Little Pine ceremony

Plate VI-6. Little Pine ceremony (Fred Kabotie).

The Indian World

Plate VI-7. The Indian World (Ma-pi-wi).

Firing pueblo pottery

Plate VI-8. Firing pueblo pottery (Ma-pi-wi).

Eagle dancers of Cochiti

Plate VI-9. Eagle dancers of Cochiti (Tonita Pena).

Numbers of pueblo painters have followed these pioneers. If you visit San lldefonso, (Plate VI-10) now the pueblo art center, you will be led to house after house where delicate water colors are propped against the whitewashed wall. At the weekly market in Santa Fe the graceful shapes of antelopes, hunters, and dancers stand waiting for sale with the artists or their families smiling beside them. Some of the artists are women (Plate VI-9) who never painted human figures in the old days. That work, done in the kiva, was for men, while women never got for from the lines and angles of their pot designs. Now Tonita Pena and several others paint charming groups of bright shawled women, dancing, bringing food and making pottery. Pop Chal-lee of Taos is famous for her leaping antelopes.

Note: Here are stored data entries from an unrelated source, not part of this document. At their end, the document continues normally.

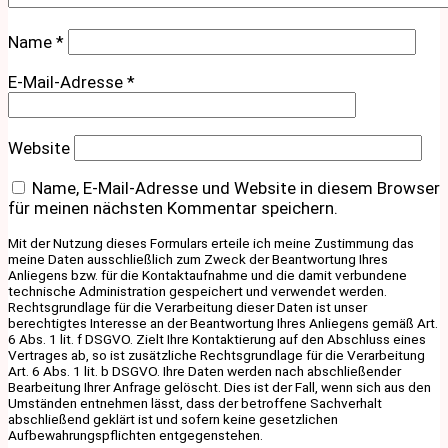
Name
*
E-Mail-Adresse
*
Website
Name, E-Mail-Adresse und Website in diesem Browser
für meinen nächsten Kommentar speichern.
Mit der Nutzung dieses Formulars erteile ich meine Zustimmung das
meine Daten ausschließlich zum Zweck der Beantwortung Ihres
Anliegens bzw. für die Kontaktaufnahme und die damit verbundene
technische Administration gespeichert und verwendet werden.
Rechtsgrundlage für die Verarbeitung dieser Daten ist unser
berechtigtes Interesse an der Beantwortung Ihres Anliegens gemäß Art.
6 Abs. 1 lit. f DSGVO. Zielt Ihre Kontaktierung auf den Abschluss eines
Vertrages ab, so ist zusätzliche Rechtsgrundlage für die Verarbeitung
Art. 6 Abs. 1 lit. b DSGVO. Ihre Daten werden nach abschließender
Bearbeitung Ihrer Anfrage gelöscht. Dies ist der Fall, wenn sich aus den
Umständen entnehmen lässt, dass der betroffene Sachverhalt
abschließend geklärt ist und sofern keine gesetzlichen
Aufbewahrungspflichten entgegenstehen.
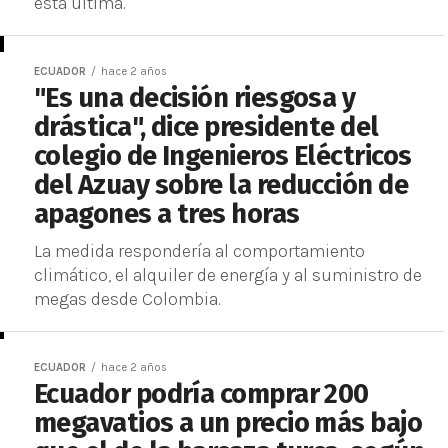
esta última.
ECUADOR
hace 2 años
"Es una decisión riesgosa y
drástica", dice presidente del
colegio de Ingenieros Eléctricos
del Azuay sobre la reducción de
apagones a tres horas
La medida respondería al comportamiento
climático, el alquiler de energía y al suministro de
megas desde Colombia.
ECUADOR
hace 2 años
Ecuador podría comprar 200
megavatios a un precio más bajo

White experts have become aware of this new art. There have been exhibitions in New York, Chicago, even in Europe. Collectors are buying the paintings, and the young artist can now see a possibility never thought of before, that of really supporting himself by his art. Since 1933 the Santa Fe Indian School has had an art department and now Hopi High School at Oraibi has one. They are under Indian teachers who work to bring out the pueblo feeling for color, for accuracy, for dignity. For centuries this feeling has been expressing itself in the arrangement of ceremonies, the painting of pottery and headdresses. Now it has further opportunities and a new style is being brought into American Art.

Sun buffalo dancer

Plate VI-10. Sun-buffalo dancer, San lldefonso (Wo-peen).